In May, owing to the high volume of complaints from customers in regards to non-availability of information of data usage sessions, the TRAI released a draft called the “Telecom Consumers Protection (Eighth Amendment) Regulations, 2015″ where it proposed that telcos provide data usage info, alerts on usage of 50, 90 and 100 percent usage and explicit customer consent for activating and deactivating data services. Since the tariff for data when the a data pack expires (data usage is charged through talktime balance) is higher (for example 3paisa/kb), customers are unaware of their data pack expiry and hence end up shelling a lot more money than they had planned to use initially, TRAI said.

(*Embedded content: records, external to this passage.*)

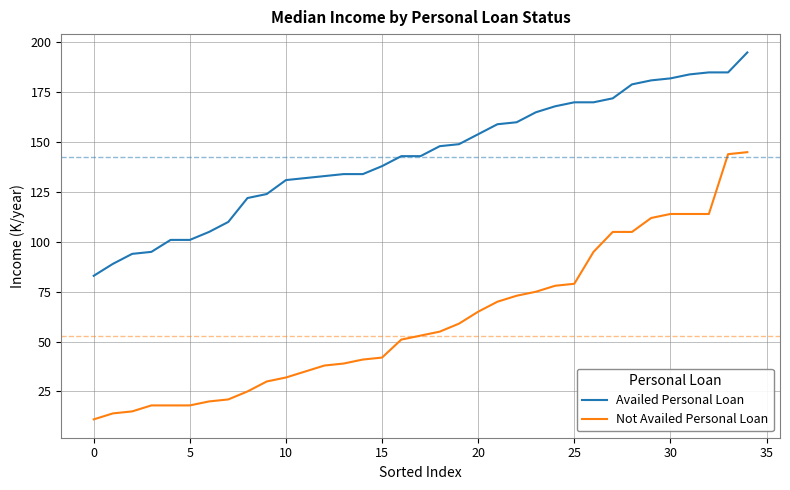

How many distinct data groups are displayed?

2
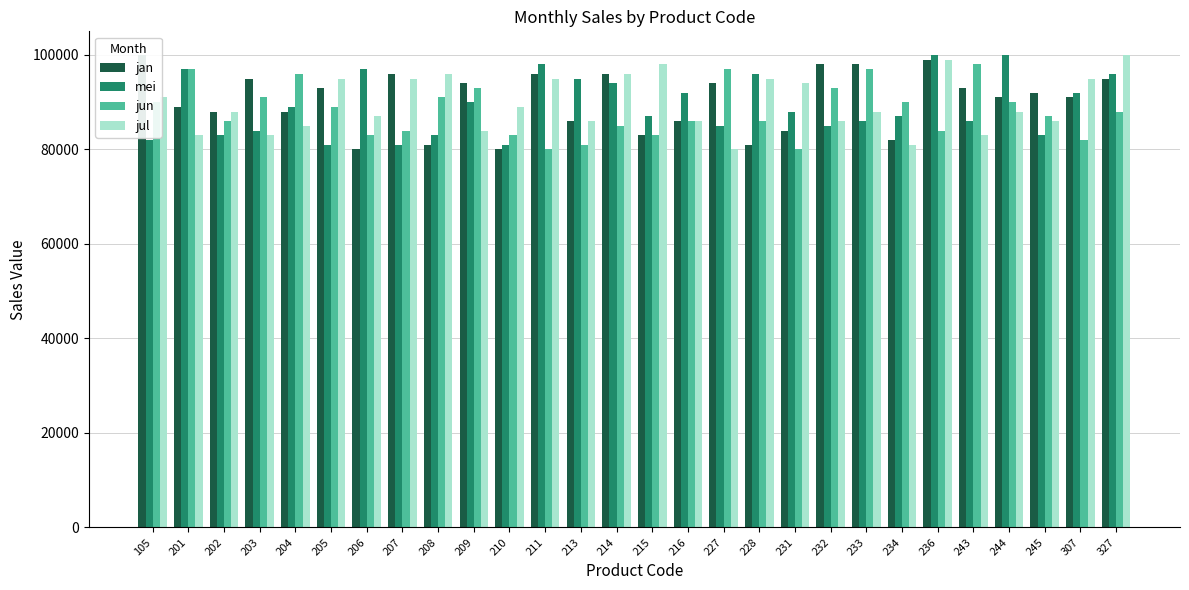

Reading right to left, transcribe all the data shown in this chart.

jan: 95000	91000	92000	91000	93000	99000	82000	98000	98000	84000	81000	94000	86000	83000	96000	86000	96000	80000	94000	81000	96000	80000	93000	88000	95000	88000	89000	100000
mei: 96000	92000	83000	100000	86000	100000	87000	86000	85000	88000	96000	85000	92000	87000	94000	95000	98000	81000	90000	83000	81000	97000	81000	89000	84000	83000	97000	82000
jun: 88000	82000	87000	90000	98000	84000	90000	97000	93000	80000	86000	97000	86000	83000	85000	81000	80000	83000	93000	91000	84000	83000	89000	96000	91000	86000	97000	90000
jul: 100000	95000	86000	88000	83000	99000	81000	88000	86000	94000	95000	80000	86000	98000	96000	86000	95000	89000	84000	96000	95000	87000	95000	85000	83000	88000	83000	91000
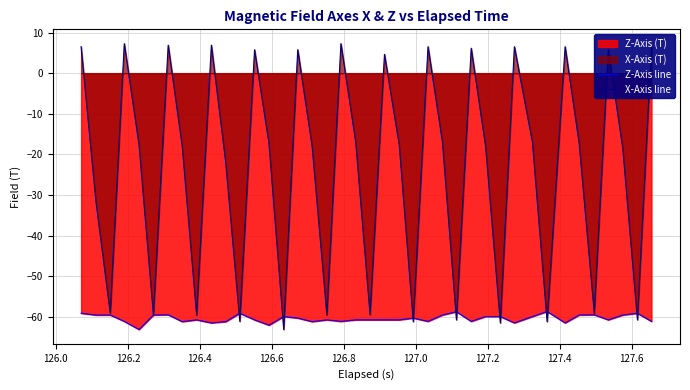

How many data points in Z-Axis line are above -60?

17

MediaNama’s take: We’d reported in January 2013 that telcos had increased 2G data tariffs by almost 30% to cover costs and improve margins. While telcos think it necessary to cash in on the 3G data craze happening on mobile internet in India, the lowering of data MBs and validity will not help in gaining customers. The reason everybody could afford a data plan on their (even lower end) smartphones was because the price was restricted to Rs 100 (300MB) for a month and users on WiFi rarely need that much data unless they’re on roaming or prefer not to use WiFi. The TRAI amendment should have also asked telcos to inform their customers in case they increased the pricing tiers of their data plans.